Even where legislative frameworks are in place, this is only part of the solution. This is also the budget month and Kenyans will be waiting to see if the budget will include the resources needed to make this Bill a meaningful reality. Gender activists in countries such as Zimbabwe have pointed out that if there is not enough money and the political will to provide the services, these Acts mean nothing because there are no implementing structures.

While the jury is still out on the merits or demerits of the Sexual Offences Bill passed by the Kenyan Parliament at the end of May, few are aware that, despite several attempts, this is the first such law specifically addressing gender issues in the country.

Unfortunately, in its present form, the watered down Bill leaves Kenyan women and girls smiling with one eye and crying with the other, because they had expected better.

Though the new Bill provides for harsher punishment for rapists and sexual offenders, as well as provisions for sexual harassment, it also states that marital rape will not be an offence. Under the new Bill anyone who makes false allegations of rape is guilty of an offence equal to that for the offence complained of, a clause many argue will deter women from coming forward with information.

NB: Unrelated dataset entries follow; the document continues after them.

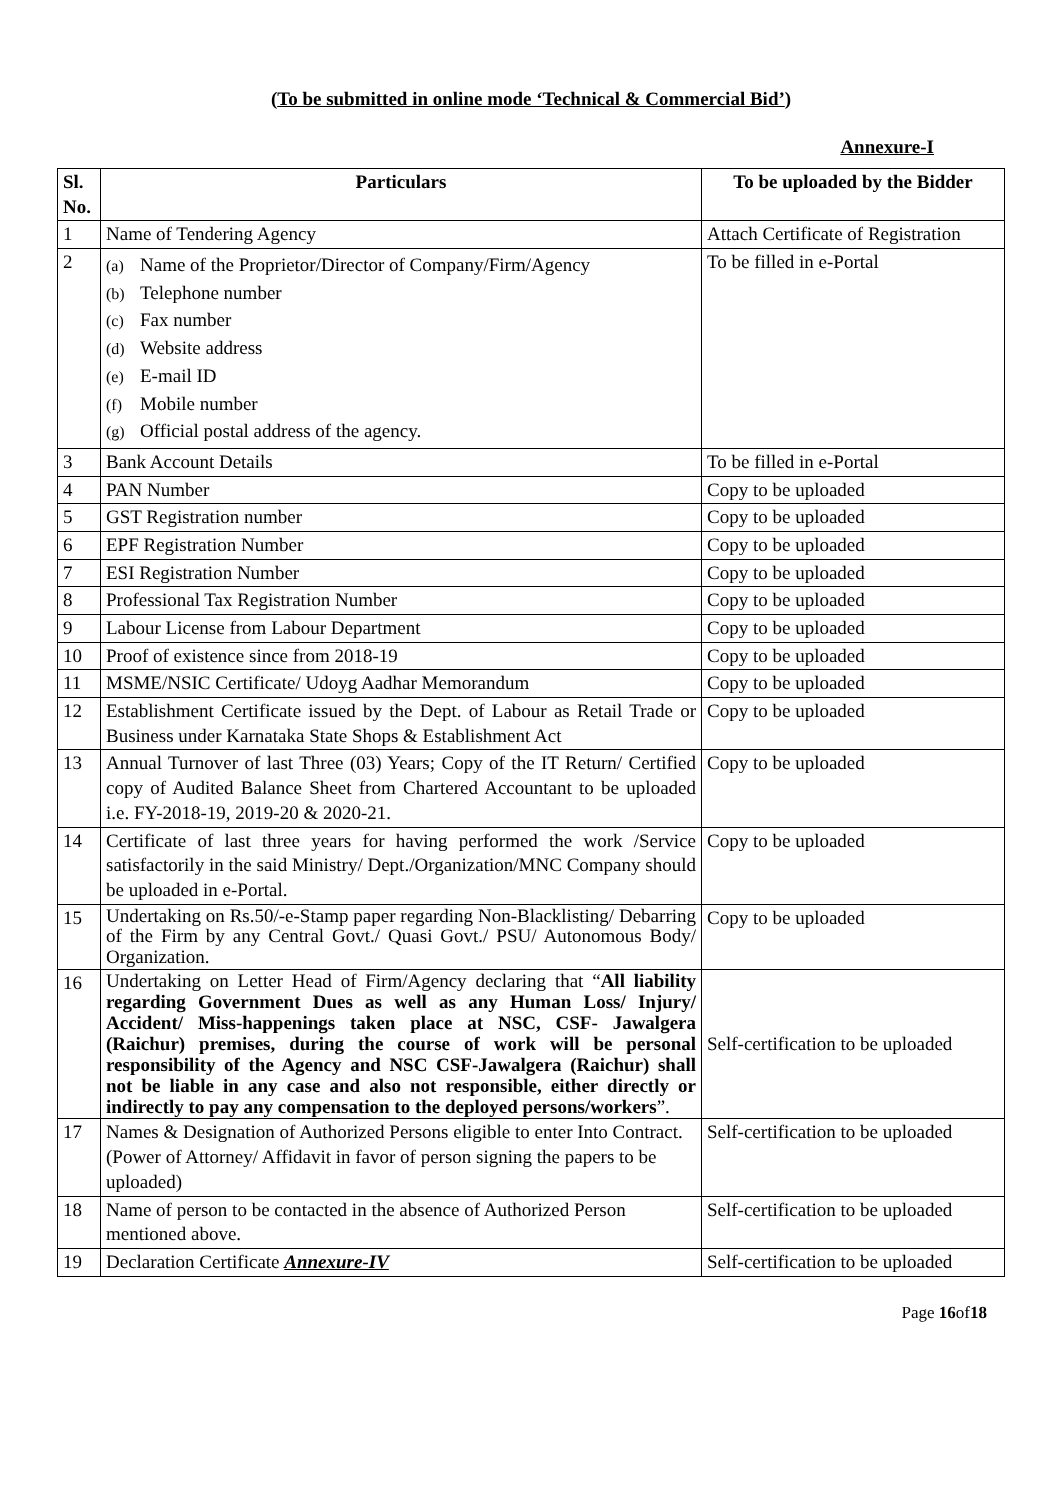(To be submitted in online mode ‘Technical & Commercial Bid’)
Annexure-I
| Sl. No. | Particulars | To be uploaded by the Bidder |
| --- | --- | --- |
| 1 | Name of Tendering Agency | Attach Certificate of Registration |
| 2 | (a) Name of the Proprietor/Director of Company/Firm/Agency (b) Telephone number (c) Fax number (d) Website address (e) E-mail ID (f) Mobile number (g) Official postal address of the agency. | To be filled in e-Portal |
| 3 | Bank Account Details | To be filled in e-Portal |
| 4 | PAN Number | Copy to be uploaded |
| 5 | GST Registration number | Copy to be uploaded |
| 6 | EPF Registration Number | Copy to be uploaded |
| 7 | ESI Registration Number | Copy to be uploaded |
| 8 | Professional Tax Registration Number | Copy to be uploaded |
| 9 | Labour License from Labour Department | Copy to be uploaded |
| 10 | Proof of existence since from 2018-19 | Copy to be uploaded |
| 11 | MSME/NSIC Certificate/ Udoyg Aadhar Memorandum | Copy to be uploaded |
| 12 | Establishment Certificate issued by the Dept. of Labour as Retail Trade or Business under Karnataka State Shops & Establishment Act | Copy to be uploaded |
| 13 | Annual Turnover of last Three (03) Years; Copy of the IT Return/ Certified copy of Audited Balance Sheet from Chartered Accountant to be uploaded i.e. FY-2018-19, 2019-20 & 2020-21. | Copy to be uploaded |
| 14 | Certificate of last three years for having performed the work /Service satisfactorily in the said Ministry/ Dept./Organization/MNC Company should be uploaded in e-Portal. | Copy to be uploaded |
| 15 | Undertaking on Rs.50/-e-Stamp paper regarding Non-Blacklisting/ Debarring of the Firm by any Central Govt./ Quasi Govt./ PSU/ Autonomous Body/ Organization. | Copy to be uploaded |
| 16 | Undertaking on Letter Head of Firm/Agency declaring that “ All liability regarding Government Dues as well as any Human Loss/ Injury/ Accident/ Miss-happenings taken place at NSC, CSF- Jawalgera (Raichur) premises, during the course of work will be personal responsibility of the Agency and NSC CSF-Jawalgera (Raichur) shall not be liable in any case and also not responsible, either directly or indirectly to pay any compensation to the deployed persons/workers ”. | Self-certification to be uploaded |
| 17 | Names & Designation of Authorized Persons eligible to enter Into Contract. (Power of Attorney/ Affidavit in favor of person signing the papers to be uploaded) | Self-certification to be uploaded |
| 18 | Name of person to be contacted in the absence of Authorized Person mentioned above. | Self-certification to be uploaded |
| 19 | Declaration Certificate Annexure-IV | Self-certification to be uploaded |
Page 16of18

Nevertheless, Hon. Njoki Ndungu, nominated Member of Parliament will go into Kenya’s history books as the first woman to have ever asked for leave of the House to introduce a Private Members Motion and ensuring the passing of a Bill affecting a very intimate, yet very public, issue about women’s lives.

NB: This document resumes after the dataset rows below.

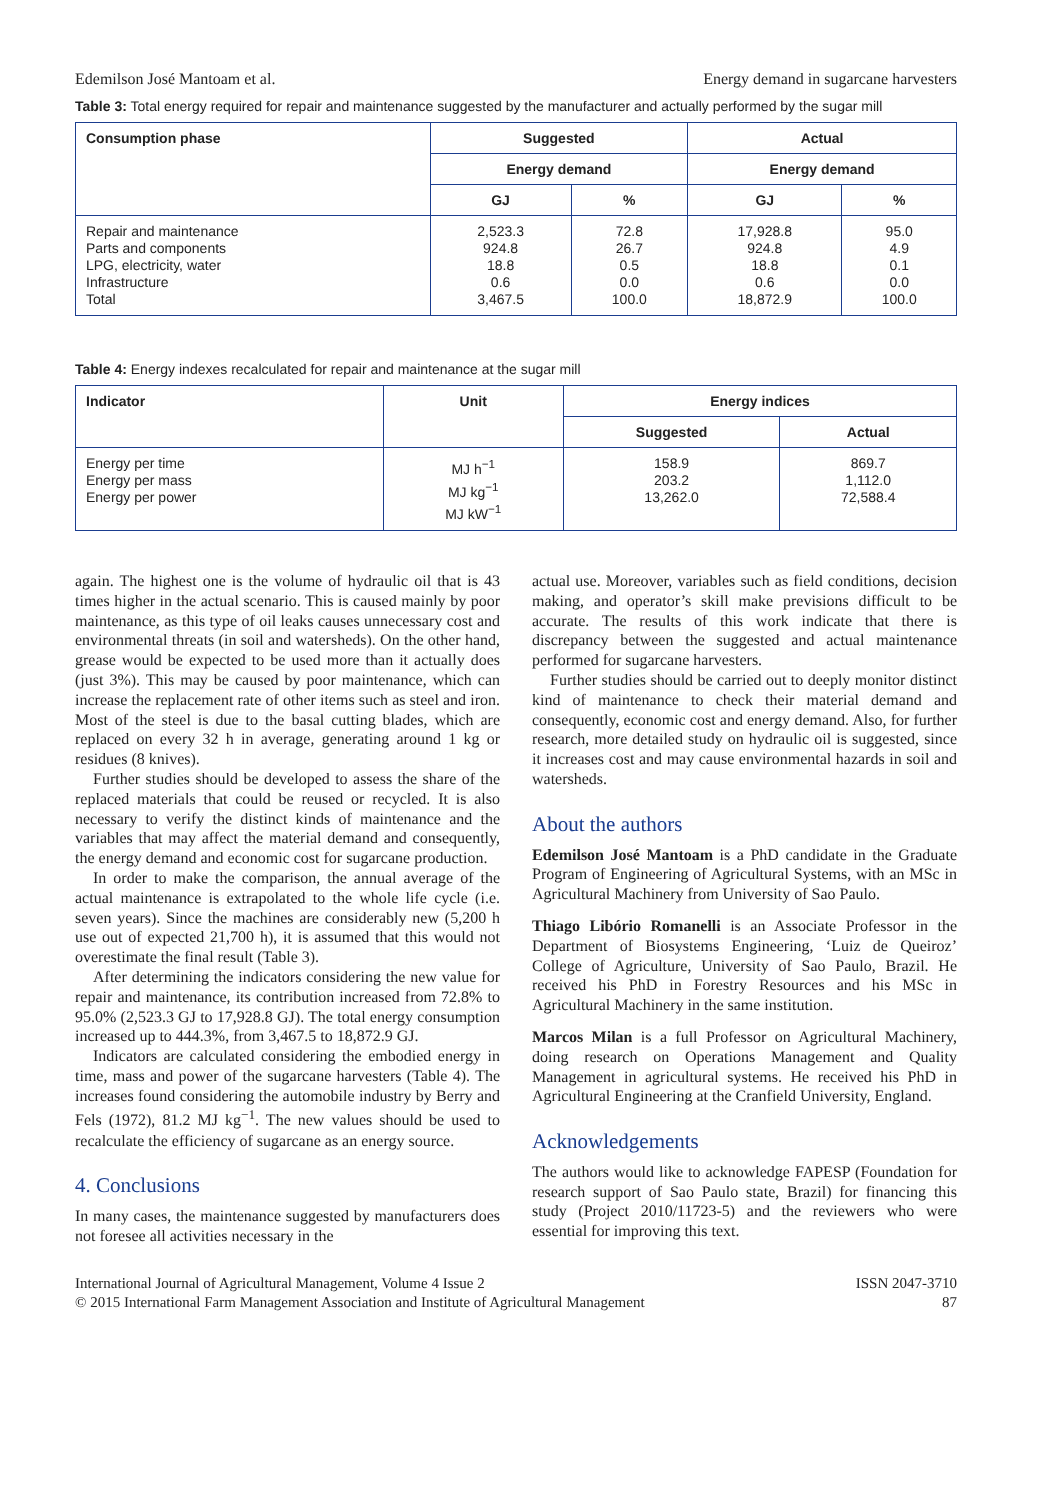Edemilson José Mantoam et al. Energy demand in sugarcane harvesters
Table 3: Total energy required for repair and maintenance suggested by the manufacturer and actually performed by the sugar mill
| Consumption phase | Suggested | | Actual | |
| --- | --- | --- | --- | --- |
| | Energy demand | | Energy demand | |
| | GJ | % | GJ | % |
| Repair and maintenance Parts and components LPG, electricity, water Infrastructure Total | 2,523.3 924.8 18.8 0.6 3,467.5 | 72.8 26.7 0.5 0.0 100.0 | 17,928.8 924.8 18.8 0.6 18,872.9 | 95.0 4.9 0.1 0.0 100.0 |
Table 4: Energy indexes recalculated for repair and maintenance at the sugar mill
| Indicator | Unit | Energy indices | |
| --- | --- | --- | --- |
| | | Suggested | Actual |
| Energy per time Energy per mass Energy per power | MJ h<sup>−1</sup> MJ kg<sup>−1</sup> MJ kW<sup>−1</sup> | 158.9 203.2 13,262.0 | 869.7 1,112.0 72,588.4 |
again. The highest one is the volume of hydraulic oil that is 43 times higher in the actual scenario. This is caused mainly by poor maintenance, as this type of oil leaks causes unnecessary cost and environmental threats (in soil and watersheds). On the other hand, grease would be expected to be used more than it actually does (just 3%). This may be caused by poor maintenance, which can increase the replacement rate of other items such as steel and iron. Most of the steel is due to the basal cutting blades, which are replaced on every 32 h in average, generating around 1 kg or residues (8 knives).
Further studies should be developed to assess the share of the replaced materials that could be reused or recycled. It is also necessary to verify the distinct kinds of maintenance and the variables that may affect the material demand and consequently, the energy demand and economic cost for sugarcane production.
In order to make the comparison, the annual average of the actual maintenance is extrapolated to the whole life cycle (i.e. seven years). Since the machines are considerably new (5,200 h use out of expected 21,700 h), it is assumed that this would not overestimate the final result (Table 3).
After determining the indicators considering the new value for repair and maintenance, its contribution increased from 72.8% to 95.0% (2,523.3 GJ to 17,928.8 GJ). The total energy consumption increased up to 444.3%, from 3,467.5 to 18,872.9 GJ.
Indicators are calculated considering the embodied energy in time, mass and power of the sugarcane harvesters (Table 4). The increases found considering the automobile industry by Berry and Fels (1972), 81.2 MJ kg<sup>−1</sup>. The new values should be used to recalculate the efficiency of sugarcane as an energy source.
4. Conclusions
In many cases, the maintenance suggested by manufacturers does not foresee all activities necessary in the
actual use. Moreover, variables such as field conditions, decision making, and operator’s skill make previsions difficult to be accurate. The results of this work indicate that there is discrepancy between the suggested and actual maintenance performed for sugarcane harvesters.
Further studies should be carried out to deeply monitor distinct kind of maintenance to check their material demand and consequently, economic cost and energy demand. Also, for further research, more detailed study on hydraulic oil is suggested, since it increases cost and may cause environmental hazards in soil and watersheds.
About the authors
Edemilson José Mantoam is a PhD candidate in the Graduate Program of Engineering of Agricultural Systems, with an MSc in Agricultural Machinery from University of Sao Paulo.
Thiago Libório Romanelli is an Associate Professor in the Department of Biosystems Engineering, ‘Luiz de Queiroz’ College of Agriculture, University of Sao Paulo, Brazil. He received his PhD in Forestry Resources and his MSc in Agricultural Machinery in the same institution.
Marcos Milan is a full Professor on Agricultural Machinery, doing research on Operations Management and Quality Management in agricultural systems. He received his PhD in Agricultural Engineering at the Cranfield University, England.
Acknowledgements
The authors would like to acknowledge FAPESP (Foundation for research support of Sao Paulo state, Brazil) for financing this study (Project 2010/11723-5) and the reviewers who were essential for improving this text.
International Journal of Agricultural Management, Volume 4 Issue 2
© 2015 International Farm Management Association and Institute of Agricultural Management
ISSN 2047-3710
87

This sterling performance follows a history of lacklustre treatment of women’s issues by her gender insensitive male counterparts. In 100 years of Parliamentary history, Bills targeting women have been repealed, not passed or just passed as Motions without them becoming laws, consistently pushing women’s issues to the periphery.

Take the case of a Member of Parliament in 1969 who argued that wedlock was a foreign word that would “mislead us forever.”

He went on to say, “This Bill must show an African outlook, African custom and African tradition and it must also have some element which will restrict the women in their present free movement. They must also be curbed.”

The discussion that saw the repeal of the Bill frequently included words like “prostitution” and “make men slaves of women”. The Affiliation Bill was repealed and the Marriage Bill met with the same fate when introduced by the Attorney General in 1979.

In October 1996, Hon. Charity Ngilu, introduced a Bill on the Beijing Platform for Action (BPFA) to make government adopt the recommendations contained in the BPFA in recognition of the great need to enhance the political and economic empowerment of women.

Though adopted in November 1996, the Bill has never become law. The same week Parliament adopted the BPFA motion; members resoundingly rejected a motion that would have made female circumcision (FGM) illegal, in direct contravention of the Beijing Platform for Action that observed the dangerous health repercussions of FGM.

The Affirmative Action Motion put forward in 1997 sought to make political parties and government agree to a policy for the nomination of at least one-third women candidates to participate in the National Assembly as well as local authorities.

Supporting the Bill, Hon. Mukhisa Kituyi argued that affirmative action policies sought to remove hurdles in the path of the majority.

Yet, the Affirmative Action Motion was defeated; evidence that after 34 years of independence, Parliament and the Government did not take seriously the issue of the gender equity and equality

Hon. Njoki Ndungu’s introduced the Sexual Offences Bill as a Private Members Bill, on 27th April 2005, and judging by history on the treatment of gender-related Bills, it has made record time and is only awaiting presidential assent.

Nevertheless, it remains to be seen to what extent this Bill will make a difference to the lives of women in the country.

That is why even though women are happy with this landmark Bill, they are crying with another eye, simply because implementation of this Bill might take a long time.

l Rosemary Okello is the Executive Director of the African Woman and Child Feature Service in Nairobi, Kenya. This article is part of the Gender Links Opinion and Commentary Service.